Something rustled. The room divider swayed. A thin woman in a green shirt loomed over the bed, out of focus, and fiddled with the I.V. bag. 

“You awake, hon?” 

“I . . . I think so.” 

The nurse smiled. “Maybe not, then. Do you remember what happened?” 

Miranda lay still, trying to sort memory from nightmare, and nightmare from dream. “I fell?” 

“You sure did. You’ve had a concussion, not to mention a collapsed lung and some broken ribs and a separated shoulder. Pretty impressive road rash, too. Did you know that?” 

Moseley uses short, clipped phrases to help give the feel of a glimpse or impression of memory. Miranda can’t recall the details but has faint recollections of the ice packs, the move to another room, a nurse who hummed, a roommate who snored.

Moseley could have used full sentences and had Miranda recall all these things in more of a continuous flashback but instead chose to use this technique to give the feel she wanted in this scene. Keep this in mind when you want quick and fleeting images going through a character’s head. Which skews the perception of time in a believable way. 

If you haven’t watched the movie Memento (2000), I highly recommend it. 

The black-and-white scenes are shown in chronological order, while the color scenes work backward in time, and at the end of the movie they create a circular completion, meeting at the end and piecing everything, finally, together. 

Why was the movie done like this? Because it’s about a man who has short-term memory loss and whose sense of time is radically constricted. 

Since he can only recall short passages of time, aside from his long-term memories, the scenes are choppy and short, and cut off in the middle of what is happening. His character, Leonard Shelby, has to tattoo hints on his body and leave himself notes and Polaroid snapshots in order to help him solve this murder mystery that he seems to be involved in but can’t remember. 

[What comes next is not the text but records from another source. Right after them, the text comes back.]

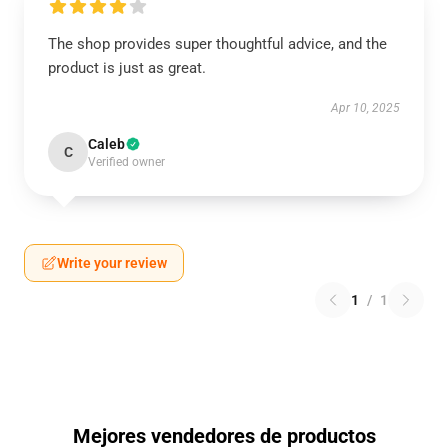
The shop provides super thoughtful advice, and the
product is just as great.
Apr 10, 2025
Caleb
C
Verified owner
Write your review
1
/
1
Mejores vendedores de productos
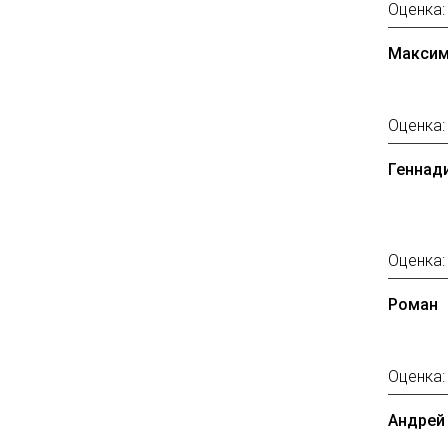
Оценка
Макси
Оценка
Геннад
Оценка
Роман
Оценка
Андрей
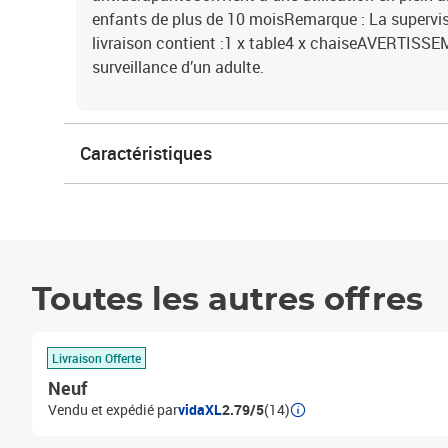
enfants de plus de 10 moisRemarque : La supervis
livraison contient :1 x table4 x chaiseAVERTISSEM
surveillance d’un adulte.
Caractéristiques
Toutes les autres offres
Livraison Offerte
Neuf
Vendu et expédié par
vidaXL
2.79/5
(14)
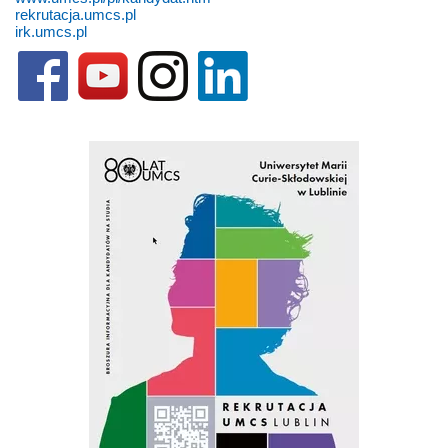
rekrutacja.umcs.pl
irk.umcs.pl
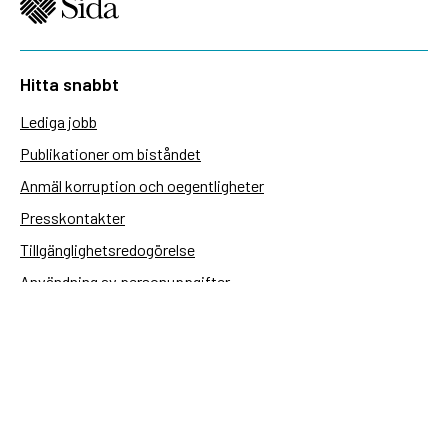
Hitta snabbt
Lediga jobb
Publikationer om biståndet
Anmäl korruption och oegentligheter
Presskontakter
Tillgänglighetsredogörelse
Användning av personuppgifter
Hantera kakor
Sidas webbplatser
Openaid.se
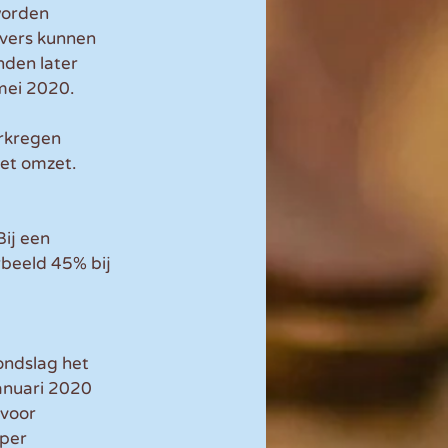
worden 
vers kunnen 
nden later 
 mei 2020.
rkregen 
met omzet.
ij een 
beeld 45% bij 
ndslag het 
anuari 2020 
voor 
per 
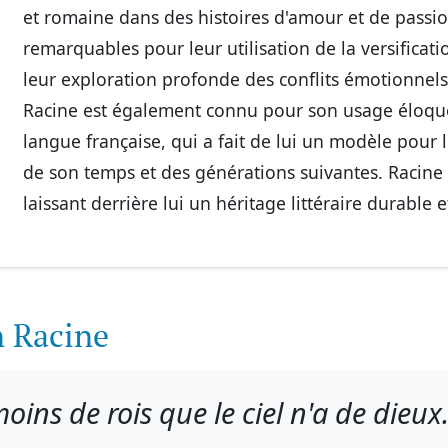
et romaine dans des histoires d'amour et de passi
remarquables pour leur utilisation de la versificati
leur exploration profonde des conflits émotionnel
Racine est également connu pour son usage éloque
langue française, qui a fait de lui un modèle pour 
de son temps et des générations suivantes. Racine
laissant derrière lui un héritage littéraire durable e
n Racine
moins de rois que le ciel n'a de dieux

In the example from When Sparrows Fall, we saw how the character waking in a hospital room after surgery had a warped sense of time. But you don’t have to have traumatic events to manipulate time effectively. 

Do you ever stop when in the middle of heavy concentrating (such as writing or building something), then look at a clock and, to your surprise, see how late it’s gotten? You were so busy you had no idea that time was speeding by. Even in these types of situations, time is skewed. All that means is time is a fluid, subjective thing in our lives. The way it moves fluctuates during the day or night. And, for the most part, writers don’t pay much attention to how they show it in their stories. 

But I hope you’re seeing here how there are specific reasons for tweaking the clock to build tension and interest in a scene.

Have you ever tried to “skew” time in your writing? What are some ways or situations your characters are in that might tempt you to try to do this?